= WHAT YOU SHOULD DO =
What you return should match every record exactly, with the images removed.

= DATASET ENTRIES =

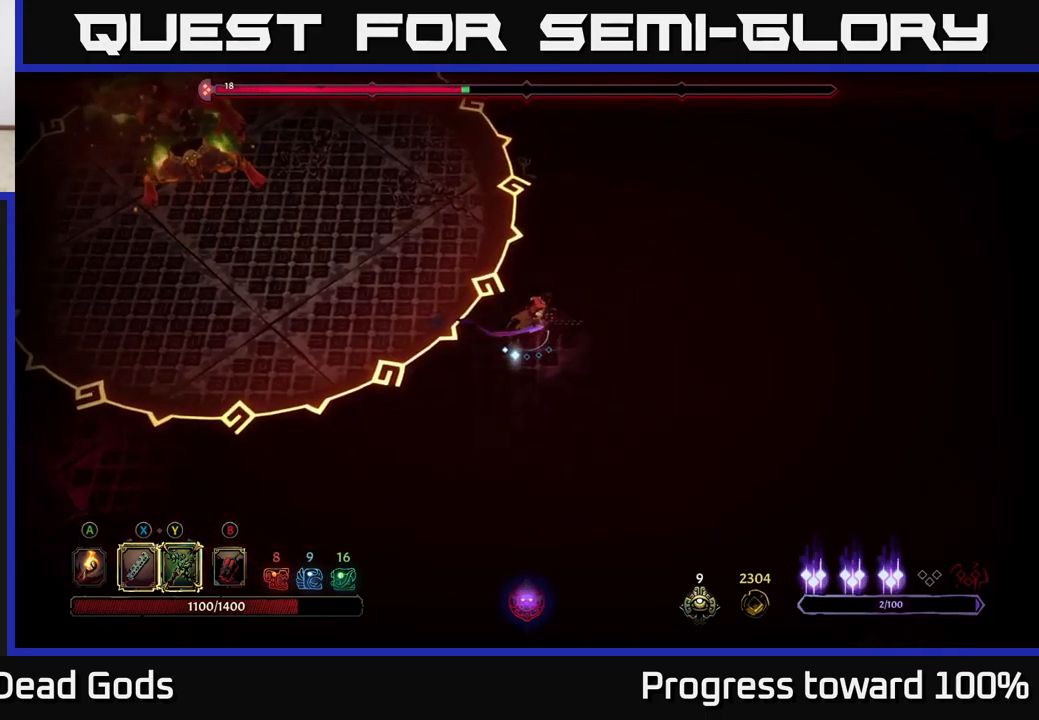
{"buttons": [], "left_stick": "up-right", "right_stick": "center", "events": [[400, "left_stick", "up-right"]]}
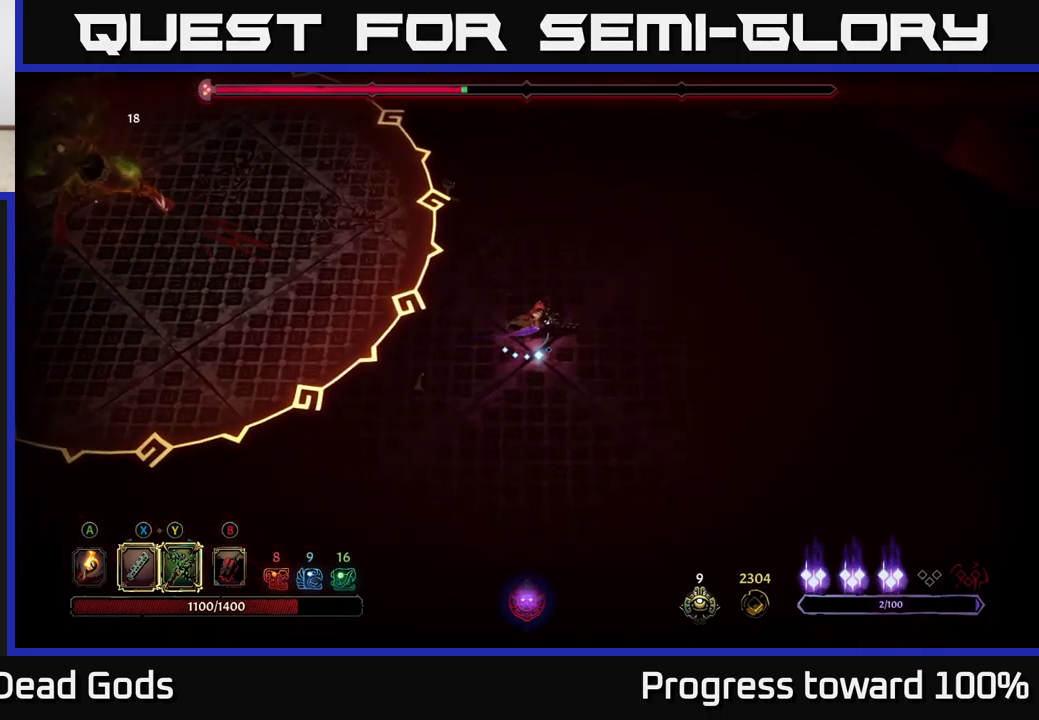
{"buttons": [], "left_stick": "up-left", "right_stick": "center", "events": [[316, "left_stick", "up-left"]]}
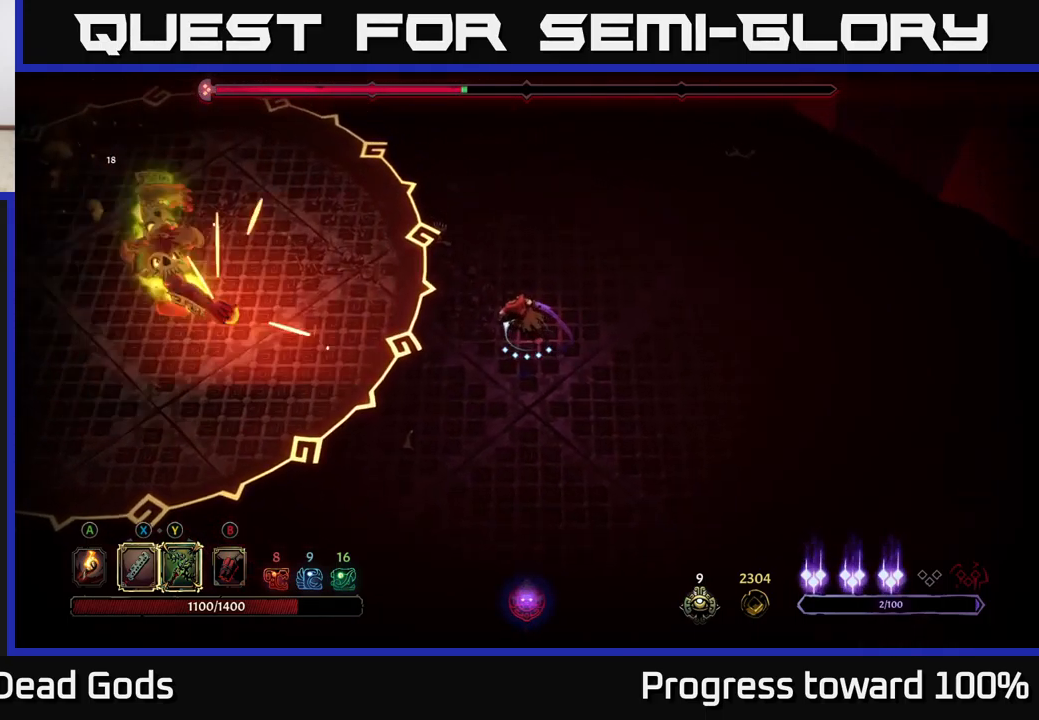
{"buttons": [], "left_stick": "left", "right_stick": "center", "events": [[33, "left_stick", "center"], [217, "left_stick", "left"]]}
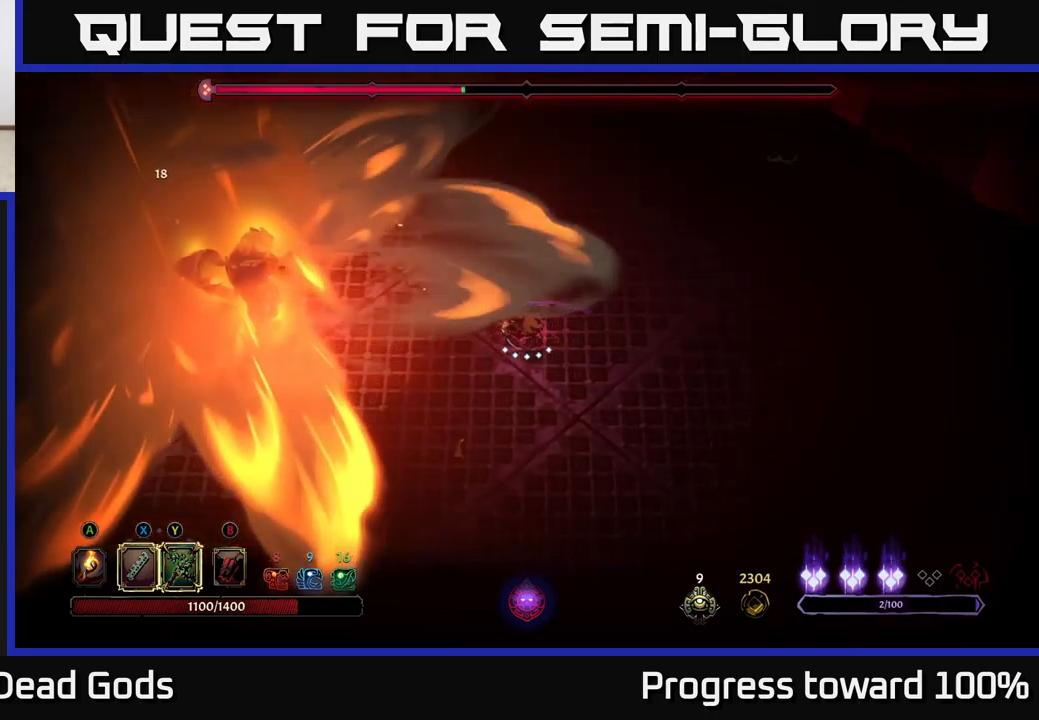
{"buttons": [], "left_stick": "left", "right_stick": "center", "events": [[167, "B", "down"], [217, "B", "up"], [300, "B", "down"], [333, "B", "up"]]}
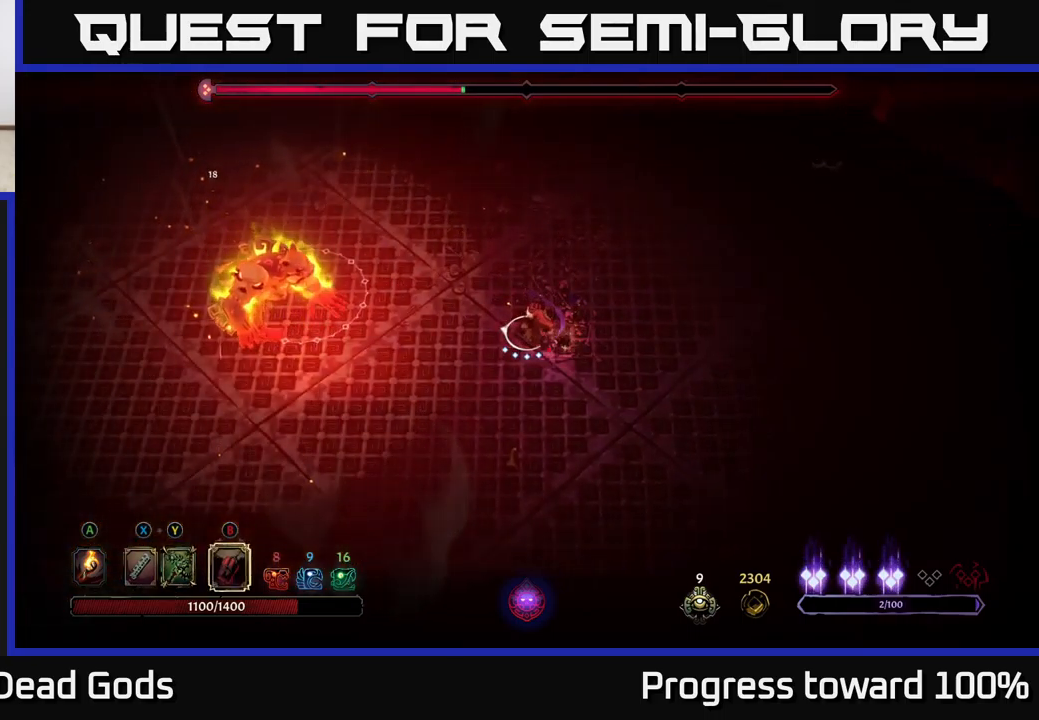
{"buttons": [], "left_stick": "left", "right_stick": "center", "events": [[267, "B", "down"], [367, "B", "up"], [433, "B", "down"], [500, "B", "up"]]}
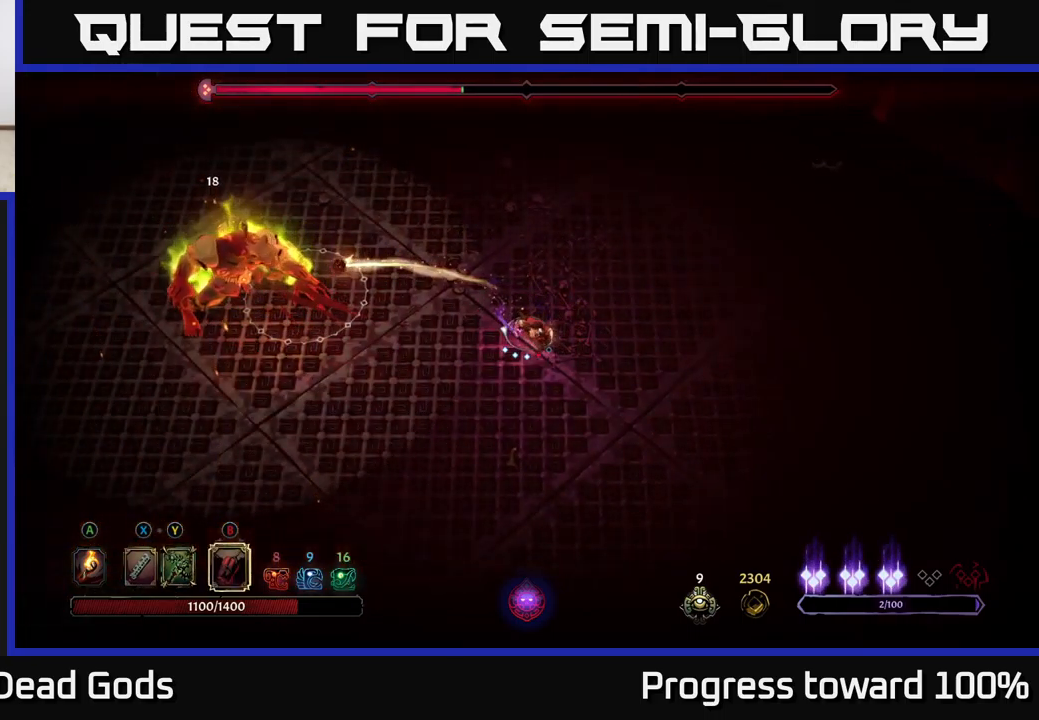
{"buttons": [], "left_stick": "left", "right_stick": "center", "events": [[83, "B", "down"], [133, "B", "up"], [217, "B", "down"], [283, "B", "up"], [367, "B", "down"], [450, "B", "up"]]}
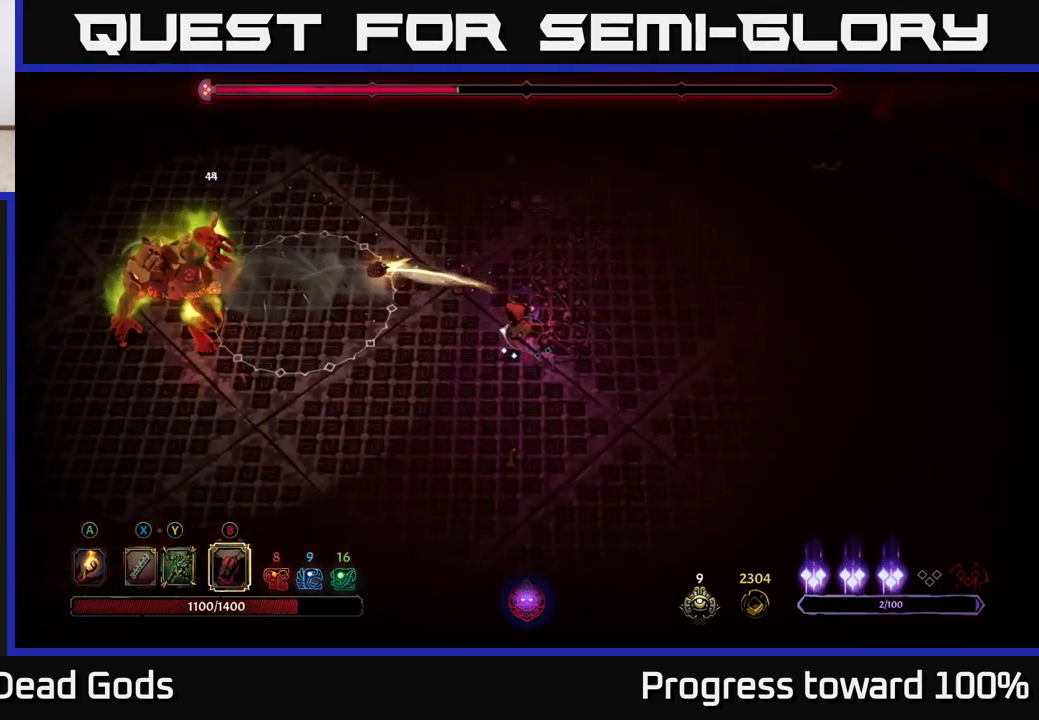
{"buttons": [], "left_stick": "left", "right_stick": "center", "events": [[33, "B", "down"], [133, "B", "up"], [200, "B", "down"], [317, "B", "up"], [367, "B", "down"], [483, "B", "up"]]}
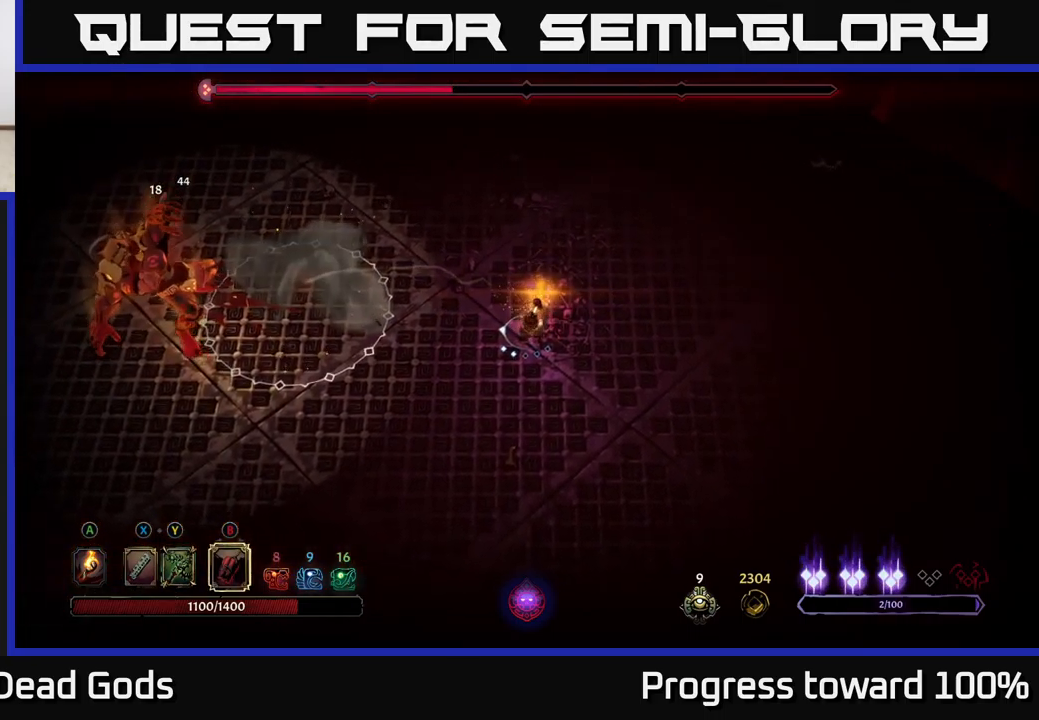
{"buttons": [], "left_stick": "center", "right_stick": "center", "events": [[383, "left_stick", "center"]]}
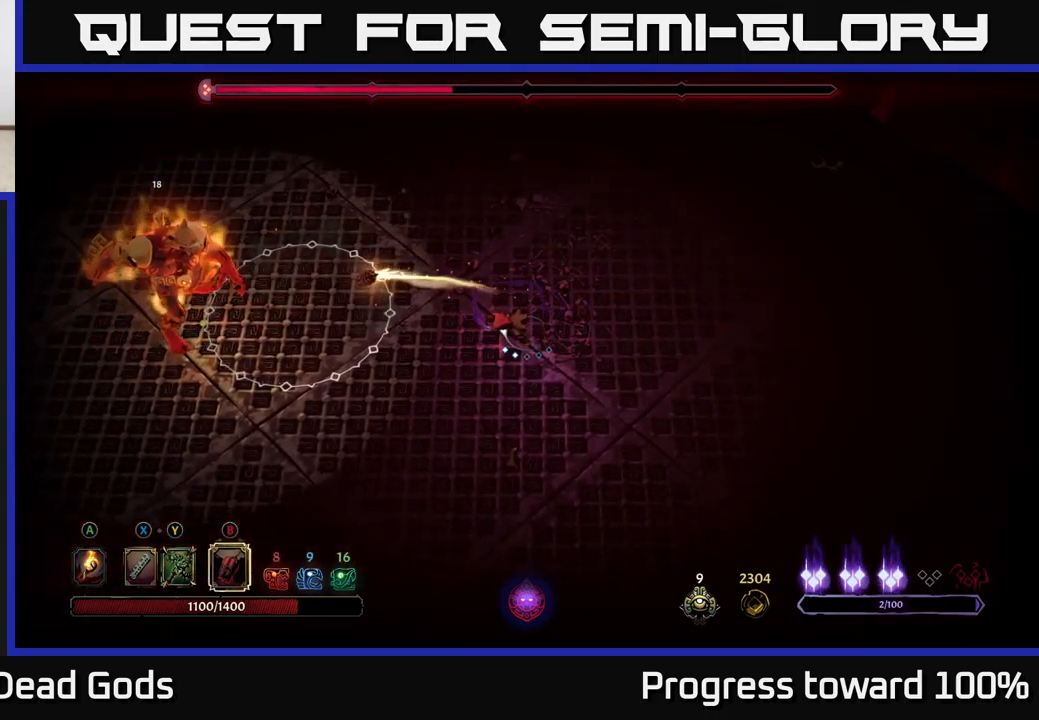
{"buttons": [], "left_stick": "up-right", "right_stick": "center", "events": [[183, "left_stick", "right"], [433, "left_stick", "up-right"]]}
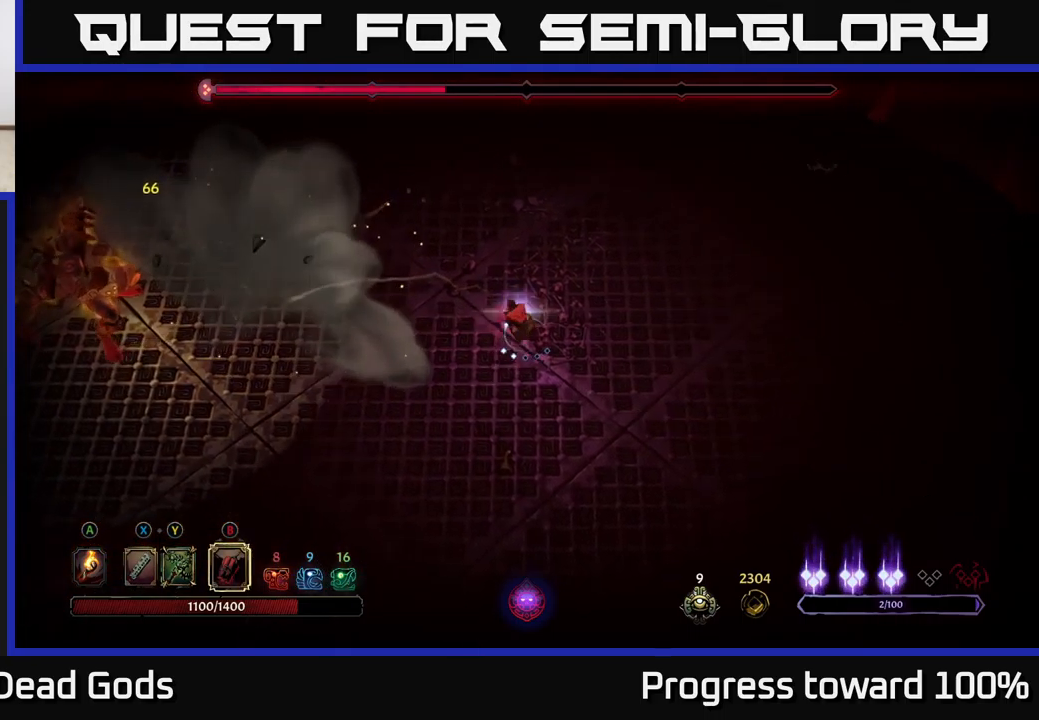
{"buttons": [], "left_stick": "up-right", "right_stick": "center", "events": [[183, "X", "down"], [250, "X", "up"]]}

= FINAL ANSWER =
{"buttons": [], "left_stick": "up-right", "right_stick": "center", "events": [[400, "left_stick", "up-right"]]}
{"buttons": [], "left_stick": "up-left", "right_stick": "center", "events": [[316, "left_stick", "up-left"]]}
{"buttons": [], "left_stick": "left", "right_stick": "center", "events": [[33, "left_stick", "center"], [217, "left_stick", "left"]]}
{"buttons": [], "left_stick": "left", "right_stick": "center", "events": [[167, "B", "down"], [217, "B", "up"], [300, "B", "down"], [333, "B", "up"]]}
{"buttons": [], "left_stick": "left", "right_stick": "center", "events": [[267, "B", "down"], [367, "B", "up"], [433, "B", "down"], [500, "B", "up"]]}
{"buttons": [], "left_stick": "left", "right_stick": "center", "events": [[83, "B", "down"], [133, "B", "up"], [217, "B", "down"], [283, "B", "up"], [367, "B", "down"], [450, "B", "up"]]}
{"buttons": [], "left_stick": "left", "right_stick": "center", "events": [[33, "B", "down"], [133, "B", "up"], [200, "B", "down"], [317, "B", "up"], [367, "B", "down"], [483, "B", "up"]]}
{"buttons": [], "left_stick": "center", "right_stick": "center", "events": [[383, "left_stick", "center"]]}
{"buttons": [], "left_stick": "up-right", "right_stick": "center", "events": [[183, "left_stick", "right"], [433, "left_stick", "up-right"]]}
{"buttons": [], "left_stick": "up-right", "right_stick": "center", "events": [[183, "X", "down"], [250, "X", "up"]]}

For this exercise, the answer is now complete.